Bilindiği gibi yakında ülkemizde mahalli seçimler
yapılacak. Yurttaşlar olarak bizler sandık başına gidip köyümüzü, mahallemizi,
ilçemizi ve de illerimizi yönetecek yerel yöneticileri seçeceğiz. Adaylar
belirlendi. Siyasi partilerimiz hızlı bir propaganda dönemine girdi. Dilerim bu
seçimlerde masraftan kaçınılır! Önceki seçimlerde gördüğümüz ses ve görüntü
kirliliğine muhatap olmayız.
Altı
yıl Almanya’da Türkçe ve Türk Kültürü ünvanlıyla öğretmenlik yaptım. O ülkede
çalıştığım altı yıl boyunca çeşitli seçimlere tanık oldum. Bizdeki gibi metre
ile ölçülecek billboardlar görmedim. En büyük afiş 60 cm X 40 cm boyutunda
vardı yoktu. Hepsi bu kadar. Bizdeki gibi araba konvoyları, klakson sesleri… Benzeri
çağ dışı hareketleri de hiç görmedim. Asıl anlatmak istediğin daha başka:
140
daireli bir sitede oturuyorum. Sitemizi belediye başkan aday ziyaret edip
projelerini sunuyorlar. Ayrıca ilçemizde hemşehri derneğimiz var. Derneğimiz de
aynı biçimde başkan adaylarınca ziyaret ediliyor. Adaylar konuşmalarını yapıyor ve bizlerin
dileklerini dinleyip, dileklerimizi değerlendiriyorlar. İlke edindim, bizi
ziyaret eden her parti adayına aşağıdaki dileklerimi (maruzatımı) seslendirdim ve
seslendirmeye devam edeceğim. Fazla değil isteklerim. Şunları arz ediyorum.
Hiçbir
Avrupa ülkesinde kent içinde trafik akışını yavaşlatmak adına cadde ve
sokaklarda bizde ki gibi kasis koymuyorlar. Kasislerin kabaca üç tür zararı var
halkımıza ve araçlarımıza.
Kasisler,
araçların parçalarına zarar verip açların erkenden eskimesine neden oluyor.
Zaman kaybı oluyor.
Ve daha da önemlisi aşırı akaryakıt
tüketiliyor kasisler nedeniyle. Çözüm:
Sürücüleri
eğitime alıp kasislerin ulusal ekonomimize olan zararları konusunda
bilgilendirme.
Kurallara uymayanlara caydırıcı cezalar verme.
Bu
konudaki önerimi iki adaya sundum.

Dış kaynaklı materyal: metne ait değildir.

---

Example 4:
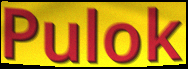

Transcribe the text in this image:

Pulok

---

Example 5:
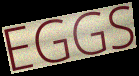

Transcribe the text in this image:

EGGS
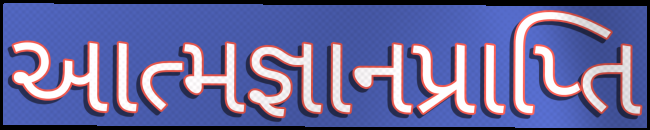
આત્મજ્ઞાનપ્રાપ્તિ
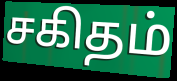
சகிதம்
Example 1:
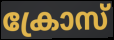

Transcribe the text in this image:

ക്രോസ്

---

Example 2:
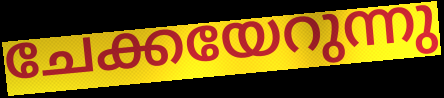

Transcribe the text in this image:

ചേക്കയേറുന്നു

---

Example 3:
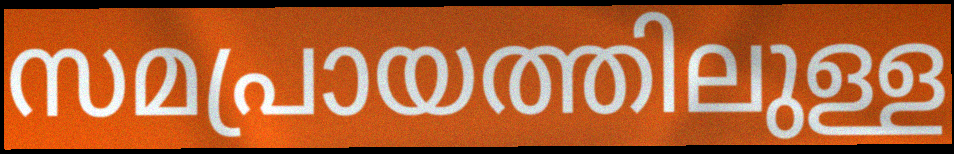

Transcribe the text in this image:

സമപ്രായത്തിലുള്ള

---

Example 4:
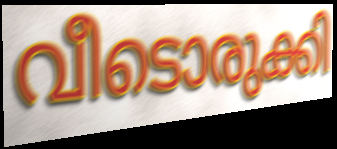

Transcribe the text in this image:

വീടൊരുക്കി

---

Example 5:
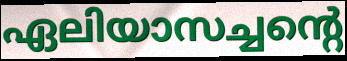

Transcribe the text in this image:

ഏലിയാസച്ചന്റെ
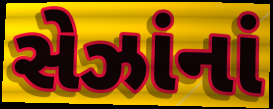
સેઝાંનાં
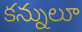
కన్నులూ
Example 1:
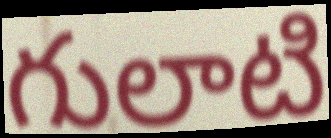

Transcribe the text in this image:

గులాటి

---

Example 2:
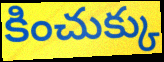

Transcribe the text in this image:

కించుక్కు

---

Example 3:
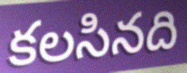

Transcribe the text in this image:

కలసినది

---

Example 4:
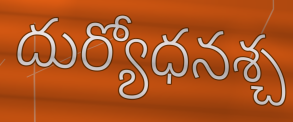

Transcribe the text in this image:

దుర్యోధనశ్చ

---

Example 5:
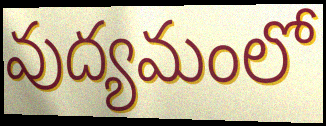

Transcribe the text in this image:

వుద్యమంలో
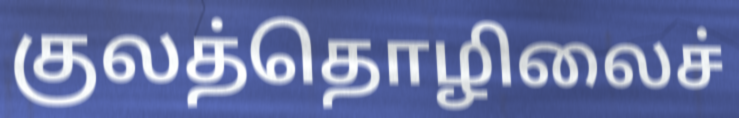
குலத்தொழிலைச்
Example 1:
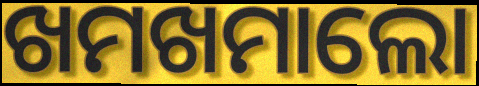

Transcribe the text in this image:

ଖମଖମାଲୋ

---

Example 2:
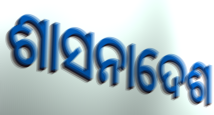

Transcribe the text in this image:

ଶାସନାଦେଶ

Değerlendireceklerini söylediler.
Bir
başka dileğim de şu konuda. İzmit, Derince, Körfez’den ta Gebze’ye kadar
ivedilikle raylı sisteme geçilmesi… İttifakın bir adayı bu önerime fazla sıcak
bakmadı. “Tabi raylı sistem Fransa’da, Almanya’da… çok faal bizde niçin olmasın?”

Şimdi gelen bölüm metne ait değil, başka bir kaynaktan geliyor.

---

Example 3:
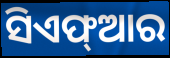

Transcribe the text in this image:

ସିଏଫ୍ଆର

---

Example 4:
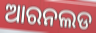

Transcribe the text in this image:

ଆରନଲଡ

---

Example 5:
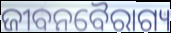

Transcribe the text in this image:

ଜୀବନବୈରାଗ୍ୟ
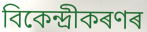
বিকেন্দ্ৰীকৰণৰ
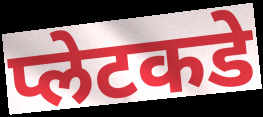
प्लेटकडे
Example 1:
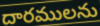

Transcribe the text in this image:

దారములను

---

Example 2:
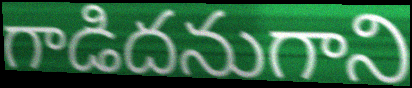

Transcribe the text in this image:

గాడిదనుగాని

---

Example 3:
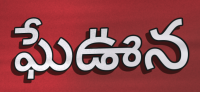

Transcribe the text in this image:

ఘేఊన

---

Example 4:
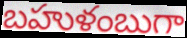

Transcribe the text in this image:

బహుళంబుగా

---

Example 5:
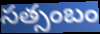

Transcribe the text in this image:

సత్సంబం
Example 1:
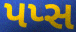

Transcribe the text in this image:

પપ્સ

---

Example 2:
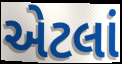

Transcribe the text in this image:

એટલાં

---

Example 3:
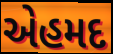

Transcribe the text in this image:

એહમદ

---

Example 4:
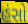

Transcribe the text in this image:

હંસો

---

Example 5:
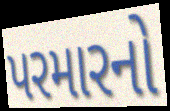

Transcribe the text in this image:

પરમારનો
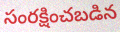
సంరక్షించబడిన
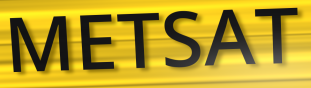
METSAT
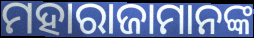
ମହାରାଜାମାନଙ୍କ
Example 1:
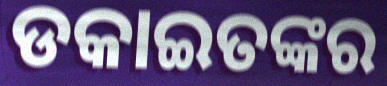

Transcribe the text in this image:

ଡକାଇତଙ୍କର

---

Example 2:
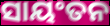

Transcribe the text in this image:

ସାୟଂତନ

Demesine karşın sözlerini şöyle sürdürdü: “Belirtilen güzergâhlarda halk otobüs
sürücüleri çalışıyor. Raylı sisteme geçilirse bu insanlar işsiz kalır!” Bu
cevap bana matbaanın ülkemize gelmesini işsiz kalırız diye elle kitap
yazanların engellenmesini anımsattı.
Umarım
dileklerimle siyasilerimizi rahatsız etmiyorum. Yurttaş olarak halkıma yararlı
olduğuna inandığım görüşleri seslendirmezsem güzel insanlarıma, sevgili yurduma
karşı yurttaşlık görevimi yapmamış olurum.